THE PROBLEM: Copy out each line of the data that holds the word "Road".
-------- DATA SHOWN --------
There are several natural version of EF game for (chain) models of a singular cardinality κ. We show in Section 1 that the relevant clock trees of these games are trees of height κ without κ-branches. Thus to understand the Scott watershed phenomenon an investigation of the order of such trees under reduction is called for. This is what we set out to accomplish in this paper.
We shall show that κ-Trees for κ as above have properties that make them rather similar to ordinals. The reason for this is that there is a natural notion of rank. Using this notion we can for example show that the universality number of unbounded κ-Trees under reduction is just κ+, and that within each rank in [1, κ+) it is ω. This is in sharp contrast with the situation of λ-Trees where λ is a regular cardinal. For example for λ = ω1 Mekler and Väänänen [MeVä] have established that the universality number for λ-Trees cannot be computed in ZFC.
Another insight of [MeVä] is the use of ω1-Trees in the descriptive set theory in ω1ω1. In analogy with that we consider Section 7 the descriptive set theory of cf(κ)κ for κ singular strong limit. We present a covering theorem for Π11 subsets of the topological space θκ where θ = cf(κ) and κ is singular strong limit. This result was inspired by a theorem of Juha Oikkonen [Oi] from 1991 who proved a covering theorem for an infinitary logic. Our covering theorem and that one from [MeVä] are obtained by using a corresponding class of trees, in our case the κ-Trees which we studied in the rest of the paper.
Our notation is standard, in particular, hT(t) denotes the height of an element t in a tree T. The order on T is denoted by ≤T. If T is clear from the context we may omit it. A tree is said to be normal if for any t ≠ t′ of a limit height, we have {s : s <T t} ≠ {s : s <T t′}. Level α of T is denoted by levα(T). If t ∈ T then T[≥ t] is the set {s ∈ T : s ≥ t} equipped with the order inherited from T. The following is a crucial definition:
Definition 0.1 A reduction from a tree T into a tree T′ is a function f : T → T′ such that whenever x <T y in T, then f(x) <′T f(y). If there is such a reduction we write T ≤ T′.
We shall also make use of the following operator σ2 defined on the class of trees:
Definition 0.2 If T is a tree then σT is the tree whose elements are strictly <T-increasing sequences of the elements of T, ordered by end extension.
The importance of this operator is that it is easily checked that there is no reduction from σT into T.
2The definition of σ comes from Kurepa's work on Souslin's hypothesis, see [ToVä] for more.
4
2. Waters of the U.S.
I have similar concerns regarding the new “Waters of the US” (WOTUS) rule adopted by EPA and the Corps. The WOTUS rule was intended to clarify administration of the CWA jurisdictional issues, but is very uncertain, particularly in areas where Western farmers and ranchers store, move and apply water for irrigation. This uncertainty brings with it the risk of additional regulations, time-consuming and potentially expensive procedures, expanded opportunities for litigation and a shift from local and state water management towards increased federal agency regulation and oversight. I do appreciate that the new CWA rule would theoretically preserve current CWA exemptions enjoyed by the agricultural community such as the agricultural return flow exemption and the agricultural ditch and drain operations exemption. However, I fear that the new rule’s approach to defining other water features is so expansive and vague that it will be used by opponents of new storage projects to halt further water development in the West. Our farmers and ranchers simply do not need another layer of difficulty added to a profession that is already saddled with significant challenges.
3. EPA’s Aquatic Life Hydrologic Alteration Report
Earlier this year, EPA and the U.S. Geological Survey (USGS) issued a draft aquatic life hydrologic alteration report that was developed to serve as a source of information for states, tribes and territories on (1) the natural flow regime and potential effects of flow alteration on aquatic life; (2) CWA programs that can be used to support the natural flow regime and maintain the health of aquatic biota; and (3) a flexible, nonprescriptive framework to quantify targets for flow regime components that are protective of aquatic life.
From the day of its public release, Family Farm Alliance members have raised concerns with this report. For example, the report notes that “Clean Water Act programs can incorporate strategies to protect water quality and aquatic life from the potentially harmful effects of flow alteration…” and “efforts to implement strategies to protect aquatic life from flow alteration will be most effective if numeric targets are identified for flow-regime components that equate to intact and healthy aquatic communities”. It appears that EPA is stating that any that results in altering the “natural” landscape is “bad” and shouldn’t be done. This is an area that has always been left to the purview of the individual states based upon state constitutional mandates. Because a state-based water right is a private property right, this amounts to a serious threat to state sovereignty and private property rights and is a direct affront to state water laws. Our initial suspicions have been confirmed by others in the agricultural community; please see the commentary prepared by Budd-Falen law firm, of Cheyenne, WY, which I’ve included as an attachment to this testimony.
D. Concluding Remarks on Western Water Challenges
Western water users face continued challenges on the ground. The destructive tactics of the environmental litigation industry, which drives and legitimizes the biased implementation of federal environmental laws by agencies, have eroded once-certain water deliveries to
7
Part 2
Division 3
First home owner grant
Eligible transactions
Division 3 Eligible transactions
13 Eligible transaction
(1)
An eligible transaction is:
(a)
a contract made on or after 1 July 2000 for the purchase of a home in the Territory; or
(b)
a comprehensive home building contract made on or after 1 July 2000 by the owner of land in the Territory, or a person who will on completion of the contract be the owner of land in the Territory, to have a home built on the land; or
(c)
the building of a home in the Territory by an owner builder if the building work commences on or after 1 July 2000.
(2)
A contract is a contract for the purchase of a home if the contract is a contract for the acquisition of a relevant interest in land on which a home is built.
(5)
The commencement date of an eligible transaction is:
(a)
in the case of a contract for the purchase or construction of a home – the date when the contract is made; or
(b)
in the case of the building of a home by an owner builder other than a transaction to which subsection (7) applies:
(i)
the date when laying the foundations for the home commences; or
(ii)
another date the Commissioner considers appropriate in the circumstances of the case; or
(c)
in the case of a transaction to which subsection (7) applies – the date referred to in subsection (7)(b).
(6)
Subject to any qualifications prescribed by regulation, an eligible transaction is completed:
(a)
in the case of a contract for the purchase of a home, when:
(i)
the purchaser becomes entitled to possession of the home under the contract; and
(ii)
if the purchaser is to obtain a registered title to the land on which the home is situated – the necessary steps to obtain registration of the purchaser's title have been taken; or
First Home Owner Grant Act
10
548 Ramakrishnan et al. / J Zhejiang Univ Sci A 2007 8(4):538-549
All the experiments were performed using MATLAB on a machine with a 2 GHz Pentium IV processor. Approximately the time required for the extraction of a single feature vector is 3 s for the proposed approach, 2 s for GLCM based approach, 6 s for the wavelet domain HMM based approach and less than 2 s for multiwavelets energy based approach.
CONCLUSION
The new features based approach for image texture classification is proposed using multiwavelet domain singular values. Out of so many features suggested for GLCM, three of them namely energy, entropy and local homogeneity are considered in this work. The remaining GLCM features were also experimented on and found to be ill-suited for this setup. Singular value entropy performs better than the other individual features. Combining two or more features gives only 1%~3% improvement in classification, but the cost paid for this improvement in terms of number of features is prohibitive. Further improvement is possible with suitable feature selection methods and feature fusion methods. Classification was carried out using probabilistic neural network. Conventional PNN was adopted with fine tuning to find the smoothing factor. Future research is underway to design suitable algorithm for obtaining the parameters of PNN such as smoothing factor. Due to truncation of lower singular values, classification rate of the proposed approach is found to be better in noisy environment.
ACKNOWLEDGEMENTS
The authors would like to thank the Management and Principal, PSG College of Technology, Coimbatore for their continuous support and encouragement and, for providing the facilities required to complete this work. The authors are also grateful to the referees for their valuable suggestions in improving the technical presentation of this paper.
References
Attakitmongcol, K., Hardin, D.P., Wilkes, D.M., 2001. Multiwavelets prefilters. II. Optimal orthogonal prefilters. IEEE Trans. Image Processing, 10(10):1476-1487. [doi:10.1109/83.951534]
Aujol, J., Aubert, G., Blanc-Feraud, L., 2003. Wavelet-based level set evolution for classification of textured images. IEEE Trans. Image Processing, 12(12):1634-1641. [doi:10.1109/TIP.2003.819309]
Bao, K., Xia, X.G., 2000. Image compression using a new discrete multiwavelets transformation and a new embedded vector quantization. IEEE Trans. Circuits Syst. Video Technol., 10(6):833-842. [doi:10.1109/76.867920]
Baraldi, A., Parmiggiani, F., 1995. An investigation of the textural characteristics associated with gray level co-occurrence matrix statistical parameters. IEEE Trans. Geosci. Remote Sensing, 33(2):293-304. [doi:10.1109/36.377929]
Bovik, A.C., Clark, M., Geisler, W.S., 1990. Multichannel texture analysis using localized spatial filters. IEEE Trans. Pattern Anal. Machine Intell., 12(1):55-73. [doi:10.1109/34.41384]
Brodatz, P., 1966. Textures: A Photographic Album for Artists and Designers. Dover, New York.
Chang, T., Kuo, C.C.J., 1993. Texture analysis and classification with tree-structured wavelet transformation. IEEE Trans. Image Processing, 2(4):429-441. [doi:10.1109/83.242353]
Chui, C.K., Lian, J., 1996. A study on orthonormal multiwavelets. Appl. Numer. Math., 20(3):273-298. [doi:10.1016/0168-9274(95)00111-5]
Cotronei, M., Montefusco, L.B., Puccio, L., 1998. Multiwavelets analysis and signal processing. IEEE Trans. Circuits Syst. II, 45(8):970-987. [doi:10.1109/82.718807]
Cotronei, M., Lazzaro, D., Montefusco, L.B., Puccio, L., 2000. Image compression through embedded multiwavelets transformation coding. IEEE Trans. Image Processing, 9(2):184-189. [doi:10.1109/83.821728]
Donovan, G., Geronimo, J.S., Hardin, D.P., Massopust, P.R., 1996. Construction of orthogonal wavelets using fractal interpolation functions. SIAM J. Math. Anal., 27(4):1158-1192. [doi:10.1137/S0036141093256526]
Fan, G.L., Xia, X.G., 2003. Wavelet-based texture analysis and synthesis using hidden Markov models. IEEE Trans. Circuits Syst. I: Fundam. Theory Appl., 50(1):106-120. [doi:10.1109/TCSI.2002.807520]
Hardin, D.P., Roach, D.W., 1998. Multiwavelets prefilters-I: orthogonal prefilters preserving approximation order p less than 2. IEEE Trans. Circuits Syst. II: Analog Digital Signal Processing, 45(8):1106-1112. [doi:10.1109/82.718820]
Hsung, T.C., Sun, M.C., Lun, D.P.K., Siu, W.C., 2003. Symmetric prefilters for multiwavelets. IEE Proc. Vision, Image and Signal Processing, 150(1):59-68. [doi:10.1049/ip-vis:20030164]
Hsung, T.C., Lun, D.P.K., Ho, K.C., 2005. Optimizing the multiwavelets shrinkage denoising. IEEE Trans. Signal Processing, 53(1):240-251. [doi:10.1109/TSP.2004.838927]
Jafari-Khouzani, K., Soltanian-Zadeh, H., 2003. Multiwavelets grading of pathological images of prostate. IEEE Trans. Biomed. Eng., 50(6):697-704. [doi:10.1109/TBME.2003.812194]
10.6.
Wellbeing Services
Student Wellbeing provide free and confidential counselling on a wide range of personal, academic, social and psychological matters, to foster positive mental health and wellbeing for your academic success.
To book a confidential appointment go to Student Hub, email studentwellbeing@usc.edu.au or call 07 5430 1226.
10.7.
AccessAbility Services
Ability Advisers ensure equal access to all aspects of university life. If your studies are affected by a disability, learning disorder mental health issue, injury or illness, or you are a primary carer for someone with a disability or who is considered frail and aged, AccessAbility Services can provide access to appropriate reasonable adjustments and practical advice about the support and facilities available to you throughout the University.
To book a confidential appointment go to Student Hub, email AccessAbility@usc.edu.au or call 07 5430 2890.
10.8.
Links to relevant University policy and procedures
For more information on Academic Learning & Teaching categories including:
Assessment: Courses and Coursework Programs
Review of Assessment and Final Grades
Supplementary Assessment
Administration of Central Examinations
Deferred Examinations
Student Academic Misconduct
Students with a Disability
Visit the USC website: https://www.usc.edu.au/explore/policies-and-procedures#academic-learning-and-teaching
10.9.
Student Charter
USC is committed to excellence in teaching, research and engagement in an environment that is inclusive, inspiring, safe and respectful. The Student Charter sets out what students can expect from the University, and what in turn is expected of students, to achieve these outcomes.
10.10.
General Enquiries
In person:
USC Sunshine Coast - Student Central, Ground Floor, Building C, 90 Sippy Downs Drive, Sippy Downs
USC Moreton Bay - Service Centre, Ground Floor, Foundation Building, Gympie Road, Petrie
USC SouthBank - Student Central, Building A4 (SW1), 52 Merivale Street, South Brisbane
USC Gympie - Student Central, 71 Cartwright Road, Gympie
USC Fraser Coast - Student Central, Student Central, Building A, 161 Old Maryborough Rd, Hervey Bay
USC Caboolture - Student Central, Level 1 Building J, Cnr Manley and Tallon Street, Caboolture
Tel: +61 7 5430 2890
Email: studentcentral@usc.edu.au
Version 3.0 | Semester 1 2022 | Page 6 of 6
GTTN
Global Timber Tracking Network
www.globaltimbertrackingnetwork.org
--------
RESPONSE TO THIS TASK:
USC Moreton Bay - Service Centre, Ground Floor, Foundation Building, Gympie Road, Petrie
USC Gympie - Student Central, 71 Cartwright Road, Gympie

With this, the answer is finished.